During the fundraiser, Dana (Morgan Saylor) and Finn (Timothée Chalamet) argue over when to confess to the hit-and-run that killed a woman a week earlier. The argument is noticed by Cynthia Walden (Talia Balsam) and Jessica, who ask them what is going on. Dana bluntly announces "we killed someone," and proceeds to recount the events of the hit-and-run accident. Cynthia's immediate reaction is to cover up the incident to protect their political standing. The Waldens insist that no report be filed with the police. But, neither Brody nor Jessica is satisfied with this. A guilt-ridden Dana is shocked that Finn is glumly indifferent, knowing his parents will get their way, no matter what.

Quinn (Rupert Friend), having discharged himself from the hospital to return to work, sees Brody as the CIA's most valuable lead and encourages Carrie to somehow empower him. After warning Mike off by playing on his love for Jessica, Carrie meets with Brody in a clearing behind Rex's house. They talk about Brody's feeling false in the face of Rex's honest war heroism. Carrie tries to comfort him, which leads to a prolonged kiss. Brody admits to knowing he is being used and manipulated by Carrie, but continues to kiss her. He admits that she makes him "feel good," which is not at all how it should be. He pulls away and leaves.

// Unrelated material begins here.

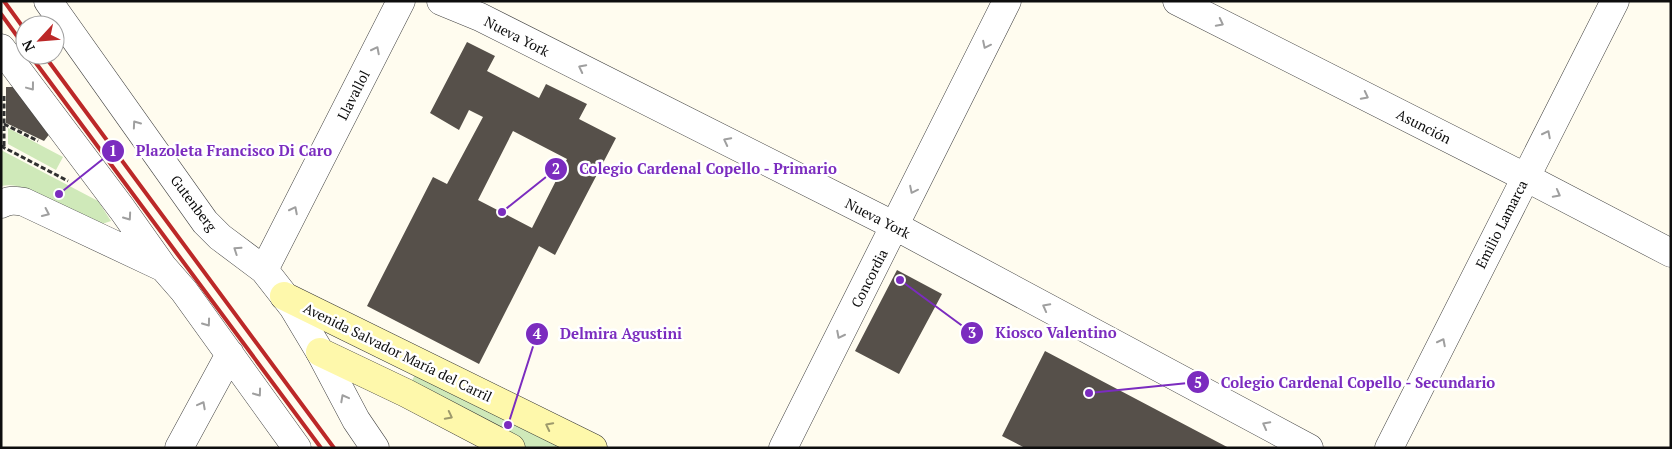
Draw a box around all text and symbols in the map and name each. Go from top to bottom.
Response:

Quinn and an FBI team storm the house at the address given to them by Aileen, only to find a man she incidentally knew from living in Saudi Arabia. When he is apprised of the situation, a betrayed-feeling Saul cannot understand why Aileen would dupe them. He then has a realization and rushes to Aileen in the interrogation cell, finding her in a pool of blood after having cut her own throat using a shard from the reading glasses that Saul had given her. He weeps uncontrollably as she dies, later admitting to Quinn that his emotions were what allowed her to play him.

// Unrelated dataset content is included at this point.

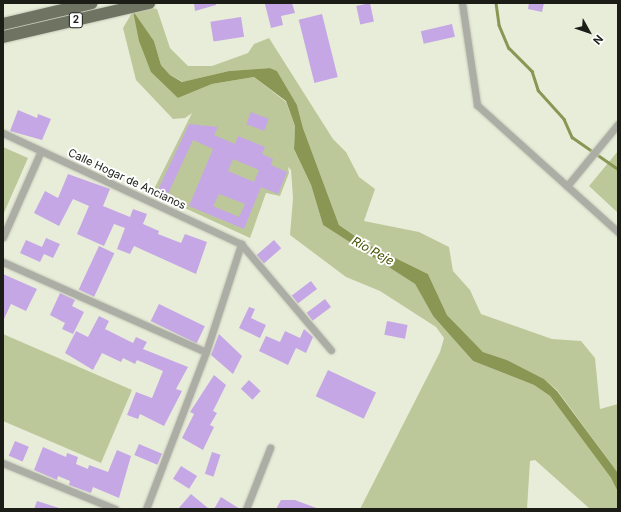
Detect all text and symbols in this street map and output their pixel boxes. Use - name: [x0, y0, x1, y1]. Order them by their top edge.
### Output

Brody takes Dana to the police station to report the hit-and-run accident, but they find Carrie waiting for them outside the police station. Carrie commands Brody to not file the report, as it will cause him to fall out of favor with Walden, thus jeopardizing his relationship with Abu Nazir. She threatens that his deal with the CIA will be off if he does so. Dana approaches, and Brody apologetically tells her that they cannot report the accident. Dana, believing that her father only cares about the campaign, is disgusted and runs off, while Brody vents his frustration on Carrie: "This is not okay! None of this is fucking OK!"

== Production ==
The episode was written by executive producer Meredith Stiehm, and was directed by John Dahl.

== Reception ==
===Ratings===
The original American broadcast received 1.91 million viewers, an increase in viewership from the previous episode.

===Critical response===
Alan Sepinwall of HitFix called it a "great, resonant, character-focused episode", praising Mandy Patinkin's performance, and highlighting the Carrie/Brody meet up as a "fantastic scene."

The A.V. Club's Emily VanDerWerff graded it an "A-," crediting Meredith Stiehm's writing and declaring the episode successful in bringing together several disconnected story lines.